◆ EXERCISE DETAILS
Replace every "auxiliary pointer" in the data below with "secondary hand", leaving the rest unchanged.

─── ENTRIES PROVIDED ───

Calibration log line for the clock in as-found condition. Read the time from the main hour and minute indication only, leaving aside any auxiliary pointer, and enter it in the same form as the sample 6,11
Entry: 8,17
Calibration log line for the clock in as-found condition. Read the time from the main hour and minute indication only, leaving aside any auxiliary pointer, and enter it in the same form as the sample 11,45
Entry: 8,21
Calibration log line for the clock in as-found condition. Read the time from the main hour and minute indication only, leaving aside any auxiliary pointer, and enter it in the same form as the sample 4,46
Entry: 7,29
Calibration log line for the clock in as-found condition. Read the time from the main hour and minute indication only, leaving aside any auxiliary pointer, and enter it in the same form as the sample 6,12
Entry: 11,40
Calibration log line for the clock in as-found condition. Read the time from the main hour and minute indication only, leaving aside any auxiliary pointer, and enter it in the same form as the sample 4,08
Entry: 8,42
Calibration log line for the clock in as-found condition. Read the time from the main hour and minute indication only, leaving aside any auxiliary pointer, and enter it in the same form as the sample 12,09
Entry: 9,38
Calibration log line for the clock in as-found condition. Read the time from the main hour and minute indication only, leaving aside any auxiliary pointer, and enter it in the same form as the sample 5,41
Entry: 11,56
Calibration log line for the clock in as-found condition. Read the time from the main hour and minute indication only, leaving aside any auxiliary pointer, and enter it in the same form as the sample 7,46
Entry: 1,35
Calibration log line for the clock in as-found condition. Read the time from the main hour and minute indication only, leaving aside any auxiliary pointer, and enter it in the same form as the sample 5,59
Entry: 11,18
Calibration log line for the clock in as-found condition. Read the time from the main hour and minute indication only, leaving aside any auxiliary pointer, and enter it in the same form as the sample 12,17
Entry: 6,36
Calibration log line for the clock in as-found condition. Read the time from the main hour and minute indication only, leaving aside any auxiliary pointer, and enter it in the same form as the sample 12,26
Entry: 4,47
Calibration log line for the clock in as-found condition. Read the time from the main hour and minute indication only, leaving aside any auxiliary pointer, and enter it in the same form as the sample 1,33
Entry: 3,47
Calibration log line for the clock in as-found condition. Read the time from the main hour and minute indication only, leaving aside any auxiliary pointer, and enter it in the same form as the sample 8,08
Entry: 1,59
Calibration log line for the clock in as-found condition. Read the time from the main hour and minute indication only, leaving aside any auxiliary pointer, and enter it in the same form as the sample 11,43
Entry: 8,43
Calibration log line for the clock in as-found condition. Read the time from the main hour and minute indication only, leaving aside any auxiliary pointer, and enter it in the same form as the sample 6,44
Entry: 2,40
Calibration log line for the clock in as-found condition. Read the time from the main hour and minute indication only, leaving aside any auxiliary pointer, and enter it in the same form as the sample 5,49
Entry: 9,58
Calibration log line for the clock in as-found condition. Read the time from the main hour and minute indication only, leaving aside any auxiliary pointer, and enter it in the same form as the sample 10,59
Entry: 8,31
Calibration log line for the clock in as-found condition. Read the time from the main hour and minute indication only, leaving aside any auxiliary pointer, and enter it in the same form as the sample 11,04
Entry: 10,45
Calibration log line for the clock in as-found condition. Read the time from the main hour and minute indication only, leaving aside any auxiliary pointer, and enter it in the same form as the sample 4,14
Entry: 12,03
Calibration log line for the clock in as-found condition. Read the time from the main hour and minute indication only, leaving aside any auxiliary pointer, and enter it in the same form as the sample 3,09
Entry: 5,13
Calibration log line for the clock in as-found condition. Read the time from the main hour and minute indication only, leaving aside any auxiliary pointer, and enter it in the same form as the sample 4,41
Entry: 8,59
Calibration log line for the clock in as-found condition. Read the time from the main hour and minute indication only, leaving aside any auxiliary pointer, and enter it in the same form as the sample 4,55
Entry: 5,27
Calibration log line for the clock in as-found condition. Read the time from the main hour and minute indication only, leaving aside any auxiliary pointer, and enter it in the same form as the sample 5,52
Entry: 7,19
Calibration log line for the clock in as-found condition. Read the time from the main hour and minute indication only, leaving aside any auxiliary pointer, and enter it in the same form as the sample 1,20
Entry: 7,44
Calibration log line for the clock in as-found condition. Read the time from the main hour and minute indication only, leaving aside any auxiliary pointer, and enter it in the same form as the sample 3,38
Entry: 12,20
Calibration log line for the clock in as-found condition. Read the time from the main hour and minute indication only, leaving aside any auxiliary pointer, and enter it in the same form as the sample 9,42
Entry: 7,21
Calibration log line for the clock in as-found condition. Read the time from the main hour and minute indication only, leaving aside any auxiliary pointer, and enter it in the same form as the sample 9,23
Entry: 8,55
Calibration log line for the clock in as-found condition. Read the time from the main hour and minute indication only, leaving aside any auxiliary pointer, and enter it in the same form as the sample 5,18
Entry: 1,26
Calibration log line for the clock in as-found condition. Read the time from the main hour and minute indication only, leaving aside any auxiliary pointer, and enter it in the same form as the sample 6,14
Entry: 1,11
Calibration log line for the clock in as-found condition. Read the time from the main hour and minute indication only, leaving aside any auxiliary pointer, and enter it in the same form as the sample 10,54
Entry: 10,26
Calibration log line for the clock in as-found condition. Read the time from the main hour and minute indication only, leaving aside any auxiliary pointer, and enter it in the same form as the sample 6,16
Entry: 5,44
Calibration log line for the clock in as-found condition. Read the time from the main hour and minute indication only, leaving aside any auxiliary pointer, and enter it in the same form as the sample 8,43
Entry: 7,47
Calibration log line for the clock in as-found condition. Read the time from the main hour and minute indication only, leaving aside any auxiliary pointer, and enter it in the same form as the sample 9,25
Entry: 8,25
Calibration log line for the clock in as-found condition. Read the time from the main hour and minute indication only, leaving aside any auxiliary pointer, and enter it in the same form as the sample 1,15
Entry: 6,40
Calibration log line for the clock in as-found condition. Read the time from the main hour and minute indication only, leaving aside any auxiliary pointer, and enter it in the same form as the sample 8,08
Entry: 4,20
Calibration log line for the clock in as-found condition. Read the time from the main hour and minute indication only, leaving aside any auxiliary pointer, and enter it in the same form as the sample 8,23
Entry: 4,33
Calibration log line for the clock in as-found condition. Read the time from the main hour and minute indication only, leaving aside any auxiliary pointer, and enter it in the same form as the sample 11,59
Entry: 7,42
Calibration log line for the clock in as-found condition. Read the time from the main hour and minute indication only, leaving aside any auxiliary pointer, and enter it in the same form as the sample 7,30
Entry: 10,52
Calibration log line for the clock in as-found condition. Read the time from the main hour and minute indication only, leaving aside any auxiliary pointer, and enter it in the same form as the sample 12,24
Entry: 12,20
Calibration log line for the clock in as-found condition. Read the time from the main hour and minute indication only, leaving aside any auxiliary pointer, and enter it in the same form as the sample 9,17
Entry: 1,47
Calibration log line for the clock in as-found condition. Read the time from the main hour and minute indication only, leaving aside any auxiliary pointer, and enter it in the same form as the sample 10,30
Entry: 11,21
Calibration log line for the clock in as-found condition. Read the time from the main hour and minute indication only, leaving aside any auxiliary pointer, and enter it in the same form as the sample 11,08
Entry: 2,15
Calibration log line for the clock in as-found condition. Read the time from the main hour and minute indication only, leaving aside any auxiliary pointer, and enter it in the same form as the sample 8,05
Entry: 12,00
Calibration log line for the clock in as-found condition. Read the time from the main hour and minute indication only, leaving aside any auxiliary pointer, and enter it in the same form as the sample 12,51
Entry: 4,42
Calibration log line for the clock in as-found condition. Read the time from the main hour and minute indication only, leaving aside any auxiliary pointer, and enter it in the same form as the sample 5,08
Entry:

───

◆ ANSWER FOR THE TASK
Calibration log line for the clock in as-found condition. Read the time from the main hour and minute indication only, leaving aside any secondary hand, and enter it in the same form as the sample 6,11
Entry: 8,17
Calibration log line for the clock in as-found condition. Read the time from the main hour and minute indication only, leaving aside any secondary hand, and enter it in the same form as the sample 11,45
Entry: 8,21
Calibration log line for the clock in as-found condition. Read the time from the main hour and minute indication only, leaving aside any secondary hand, and enter it in the same form as the sample 4,46
Entry: 7,29
Calibration log line for the clock in as-found condition. Read the time from the main hour and minute indication only, leaving aside any secondary hand, and enter it in the same form as the sample 6,12
Entry: 11,40
Calibration log line for the clock in as-found condition. Read the time from the main hour and minute indication only, leaving aside any secondary hand, and enter it in the same form as the sample 4,08
Entry: 8,42
Calibration log line for the clock in as-found condition. Read the time from the main hour and minute indication only, leaving aside any secondary hand, and enter it in the same form as the sample 12,09
Entry: 9,38
Calibration log line for the clock in as-found condition. Read the time from the main hour and minute indication only, leaving aside any secondary hand, and enter it in the same form as the sample 5,41
Entry: 11,56
Calibration log line for the clock in as-found condition. Read the time from the main hour and minute indication only, leaving aside any secondary hand, and enter it in the same form as the sample 7,46
Entry: 1,35
Calibration log line for the clock in as-found condition. Read the time from the main hour and minute indication only, leaving aside any secondary hand, and enter it in the same form as the sample 5,59
Entry: 11,18
Calibration log line for the clock in as-found condition. Read the time from the main hour and minute indication only, leaving aside any secondary hand, and enter it in the same form as the sample 12,17
Entry: 6,36
Calibration log line for the clock in as-found condition. Read the time from the main hour and minute indication only, leaving aside any secondary hand, and enter it in the same form as the sample 12,26
Entry: 4,47
Calibration log line for the clock in as-found condition. Read the time from the main hour and minute indication only, leaving aside any secondary hand, and enter it in the same form as the sample 1,33
Entry: 3,47
Calibration log line for the clock in as-found condition. Read the time from the main hour and minute indication only, leaving aside any secondary hand, and enter it in the same form as the sample 8,08
Entry: 1,59
Calibration log line for the clock in as-found condition. Read the time from the main hour and minute indication only, leaving aside any secondary hand, and enter it in the same form as the sample 11,43
Entry: 8,43
Calibration log line for the clock in as-found condition. Read the time from the main hour and minute indication only, leaving aside any secondary hand, and enter it in the same form as the sample 6,44
Entry: 2,40
Calibration log line for the clock in as-found condition. Read the time from the main hour and minute indication only, leaving aside any secondary hand, and enter it in the same form as the sample 5,49
Entry: 9,58
Calibration log line for the clock in as-found condition. Read the time from the main hour and minute indication only, leaving aside any secondary hand, and enter it in the same form as the sample 10,59
Entry: 8,31
Calibration log line for the clock in as-found condition. Read the time from the main hour and minute indication only, leaving aside any secondary hand, and enter it in the same form as the sample 11,04
Entry: 10,45
Calibration log line for the clock in as-found condition. Read the time from the main hour and minute indication only, leaving aside any secondary hand, and enter it in the same form as the sample 4,14
Entry: 12,03
Calibration log line for the clock in as-found condition. Read the time from the main hour and minute indication only, leaving aside any secondary hand, and enter it in the same form as the sample 3,09
Entry: 5,13
Calibration log line for the clock in as-found condition. Read the time from the main hour and minute indication only, leaving aside any secondary hand, and enter it in the same form as the sample 4,41
Entry: 8,59
Calibration log line for the clock in as-found condition. Read the time from the main hour and minute indication only, leaving aside any secondary hand, and enter it in the same form as the sample 4,55
Entry: 5,27
Calibration log line for the clock in as-found condition. Read the time from the main hour and minute indication only, leaving aside any secondary hand, and enter it in the same form as the sample 5,52
Entry: 7,19
Calibration log line for the clock in as-found condition. Read the time from the main hour and minute indication only, leaving aside any secondary hand, and enter it in the same form as the sample 1,20
Entry: 7,44
Calibration log line for the clock in as-found condition. Read the time from the main hour and minute indication only, leaving aside any secondary hand, and enter it in the same form as the sample 3,38
Entry: 12,20
Calibration log line for the clock in as-found condition. Read the time from the main hour and minute indication only, leaving aside any secondary hand, and enter it in the same form as the sample 9,42
Entry: 7,21
Calibration log line for the clock in as-found condition. Read the time from the main hour and minute indication only, leaving aside any secondary hand, and enter it in the same form as the sample 9,23
Entry: 8,55
Calibration log line for the clock in as-found condition. Read the time from the main hour and minute indication only, leaving aside any secondary hand, and enter it in the same form as the sample 5,18
Entry: 1,26
Calibration log line for the clock in as-found condition. Read the time from the main hour and minute indication only, leaving aside any secondary hand, and enter it in the same form as the sample 6,14
Entry: 1,11
Calibration log line for the clock in as-found condition. Read the time from the main hour and minute indication only, leaving aside any secondary hand, and enter it in the same form as the sample 10,54
Entry: 10,26
Calibration log line for the clock in as-found condition. Read the time from the main hour and minute indication only, leaving aside any secondary hand, and enter it in the same form as the sample 6,16
Entry: 5,44
Calibration log line for the clock in as-found condition. Read the time from the main hour and minute indication only, leaving aside any secondary hand, and enter it in the same form as the sample 8,43
Entry: 7,47
Calibration log line for the clock in as-found condition. Read the time from the main hour and minute indication only, leaving aside any secondary hand, and enter it in the same form as the sample 9,25
Entry: 8,25
Calibration log line for the clock in as-found condition. Read the time from the main hour and minute indication only, leaving aside any secondary hand, and enter it in the same form as the sample 1,15
Entry: 6,40
Calibration log line for the clock in as-found condition. Read the time from the main hour and minute indication only, leaving aside any secondary hand, and enter it in the same form as the sample 8,08
Entry: 4,20
Calibration log line for the clock in as-found condition. Read the time from the main hour and minute indication only, leaving aside any secondary hand, and enter it in the same form as the sample 8,23
Entry: 4,33
Calibration log line for the clock in as-found condition. Read the time from the main hour and minute indication only, leaving aside any secondary hand, and enter it in the same form as the sample 11,59
Entry: 7,42
Calibration log line for the clock in as-found condition. Read the time from the main hour and minute indication only, leaving aside any secondary hand, and enter it in the same form as the sample 7,30
Entry: 10,52
Calibration log line for the clock in as-found condition. Read the time from the main hour and minute indication only, leaving aside any secondary hand, and enter it in the same form as the sample 12,24
Entry: 12,20
Calibration log line for the clock in as-found condition. Read the time from the main hour and minute indication only, leaving aside any secondary hand, and enter it in the same form as the sample 9,17
Entry: 1,47
Calibration log line for the clock in as-found condition. Read the time from the main hour and minute indication only, leaving aside any secondary hand, and enter it in the same form as the sample 10,30
Entry: 11,21
Calibration log line for the clock in as-found condition. Read the time from the main hour and minute indication only, leaving aside any secondary hand, and enter it in the same form as the sample 11,08
Entry: 2,15
Calibration log line for the clock in as-found condition. Read the time from the main hour and minute indication only, leaving aside any secondary hand, and enter it in the same form as the sample 8,05
Entry: 12,00
Calibration log line for the clock in as-found condition. Read the time from the main hour and minute indication only, leaving aside any secondary hand, and enter it in the same form as the sample 12,51
Entry: 4,42
Calibration log line for the clock in as-found condition. Read the time from the main hour and minute indication only, leaving aside any secondary hand, and enter it in the same form as the sample 5,08
Entry:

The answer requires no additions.